Copy the listing below word for word, from its first line through the line that contains "line at (454, 727): solid -> dashed", including both of these lines.
::: Extracted data
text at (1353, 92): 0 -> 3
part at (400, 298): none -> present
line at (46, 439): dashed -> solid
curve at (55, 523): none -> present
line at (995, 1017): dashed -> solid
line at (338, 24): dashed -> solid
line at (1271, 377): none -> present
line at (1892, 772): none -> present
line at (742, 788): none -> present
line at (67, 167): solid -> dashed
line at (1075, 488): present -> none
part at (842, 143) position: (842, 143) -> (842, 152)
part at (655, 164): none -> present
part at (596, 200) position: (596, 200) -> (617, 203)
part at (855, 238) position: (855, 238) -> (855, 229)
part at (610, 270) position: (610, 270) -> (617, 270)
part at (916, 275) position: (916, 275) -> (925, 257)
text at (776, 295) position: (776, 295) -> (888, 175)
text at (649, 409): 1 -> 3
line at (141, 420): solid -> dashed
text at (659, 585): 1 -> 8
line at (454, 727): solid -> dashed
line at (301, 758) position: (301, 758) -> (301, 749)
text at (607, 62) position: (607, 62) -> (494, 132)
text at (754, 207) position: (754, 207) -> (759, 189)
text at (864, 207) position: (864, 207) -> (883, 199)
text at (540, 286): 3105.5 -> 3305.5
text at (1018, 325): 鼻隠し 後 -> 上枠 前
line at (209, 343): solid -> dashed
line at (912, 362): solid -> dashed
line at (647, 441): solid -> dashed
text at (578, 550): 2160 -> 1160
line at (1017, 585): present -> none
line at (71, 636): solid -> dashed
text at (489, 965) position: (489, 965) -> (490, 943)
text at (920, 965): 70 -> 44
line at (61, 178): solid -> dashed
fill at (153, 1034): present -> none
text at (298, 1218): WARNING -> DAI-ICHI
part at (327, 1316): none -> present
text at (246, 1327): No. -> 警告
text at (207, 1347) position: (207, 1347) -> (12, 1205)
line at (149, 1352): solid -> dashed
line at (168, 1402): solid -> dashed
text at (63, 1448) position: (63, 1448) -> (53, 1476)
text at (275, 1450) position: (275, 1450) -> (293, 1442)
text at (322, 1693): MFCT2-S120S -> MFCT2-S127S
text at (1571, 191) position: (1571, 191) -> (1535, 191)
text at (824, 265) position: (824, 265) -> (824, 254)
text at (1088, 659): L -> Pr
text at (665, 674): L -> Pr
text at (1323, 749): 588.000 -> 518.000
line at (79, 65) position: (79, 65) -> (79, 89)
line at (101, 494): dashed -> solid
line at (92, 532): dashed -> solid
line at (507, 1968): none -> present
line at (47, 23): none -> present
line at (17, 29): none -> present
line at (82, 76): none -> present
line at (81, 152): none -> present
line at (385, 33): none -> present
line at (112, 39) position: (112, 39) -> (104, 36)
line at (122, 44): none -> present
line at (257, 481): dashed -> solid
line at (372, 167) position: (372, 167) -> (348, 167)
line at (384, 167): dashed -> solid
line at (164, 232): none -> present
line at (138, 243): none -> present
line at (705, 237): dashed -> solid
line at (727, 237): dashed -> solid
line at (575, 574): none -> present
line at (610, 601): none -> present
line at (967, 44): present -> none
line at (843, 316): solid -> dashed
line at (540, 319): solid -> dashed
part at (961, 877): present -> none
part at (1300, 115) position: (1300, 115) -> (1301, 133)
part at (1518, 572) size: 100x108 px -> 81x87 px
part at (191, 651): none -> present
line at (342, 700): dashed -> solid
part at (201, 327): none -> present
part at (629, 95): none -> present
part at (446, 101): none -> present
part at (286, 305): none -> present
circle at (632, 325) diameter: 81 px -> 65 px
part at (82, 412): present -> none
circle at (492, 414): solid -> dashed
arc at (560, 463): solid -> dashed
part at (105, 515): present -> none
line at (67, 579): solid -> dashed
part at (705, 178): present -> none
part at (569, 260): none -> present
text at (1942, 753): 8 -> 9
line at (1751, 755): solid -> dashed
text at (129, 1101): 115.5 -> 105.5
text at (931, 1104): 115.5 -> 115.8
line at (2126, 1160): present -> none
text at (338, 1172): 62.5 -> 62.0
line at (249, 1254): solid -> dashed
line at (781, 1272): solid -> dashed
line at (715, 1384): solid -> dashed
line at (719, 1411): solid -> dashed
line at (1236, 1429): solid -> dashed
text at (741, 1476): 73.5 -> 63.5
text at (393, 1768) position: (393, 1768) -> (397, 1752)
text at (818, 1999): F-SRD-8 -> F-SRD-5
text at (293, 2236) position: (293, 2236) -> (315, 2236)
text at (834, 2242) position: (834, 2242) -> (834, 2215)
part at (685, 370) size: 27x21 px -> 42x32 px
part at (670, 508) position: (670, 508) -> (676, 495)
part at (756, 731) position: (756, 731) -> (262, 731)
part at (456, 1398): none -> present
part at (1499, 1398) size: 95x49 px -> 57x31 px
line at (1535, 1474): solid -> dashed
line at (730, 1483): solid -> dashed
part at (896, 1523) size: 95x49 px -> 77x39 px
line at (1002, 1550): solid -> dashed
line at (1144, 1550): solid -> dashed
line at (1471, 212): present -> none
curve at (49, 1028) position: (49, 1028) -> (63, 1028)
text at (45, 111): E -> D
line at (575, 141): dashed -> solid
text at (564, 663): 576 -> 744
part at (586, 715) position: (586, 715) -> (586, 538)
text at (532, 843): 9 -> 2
::::::
→ Correct answer:
text at (1353, 92): 0 -> 3
part at (400, 298): none -> present
line at (46, 439): dashed -> solid
curve at (55, 523): none -> present
line at (995, 1017): dashed -> solid
line at (338, 24): dashed -> solid
line at (1271, 377): none -> present
line at (1892, 772): none -> present
line at (742, 788): none -> present
line at (67, 167): solid -> dashed
line at (1075, 488): present -> none
part at (842, 143) position: (842, 143) -> (842, 152)
part at (655, 164): none -> present
part at (596, 200) position: (596, 200) -> (617, 203)
part at (855, 238) position: (855, 238) -> (855, 229)
part at (610, 270) position: (610, 270) -> (617, 270)
part at (916, 275) position: (916, 275) -> (925, 257)
text at (776, 295) position: (776, 295) -> (888, 175)
text at (649, 409): 1 -> 3
line at (141, 420): solid -> dashed
text at (659, 585): 1 -> 8
line at (454, 727): solid -> dashed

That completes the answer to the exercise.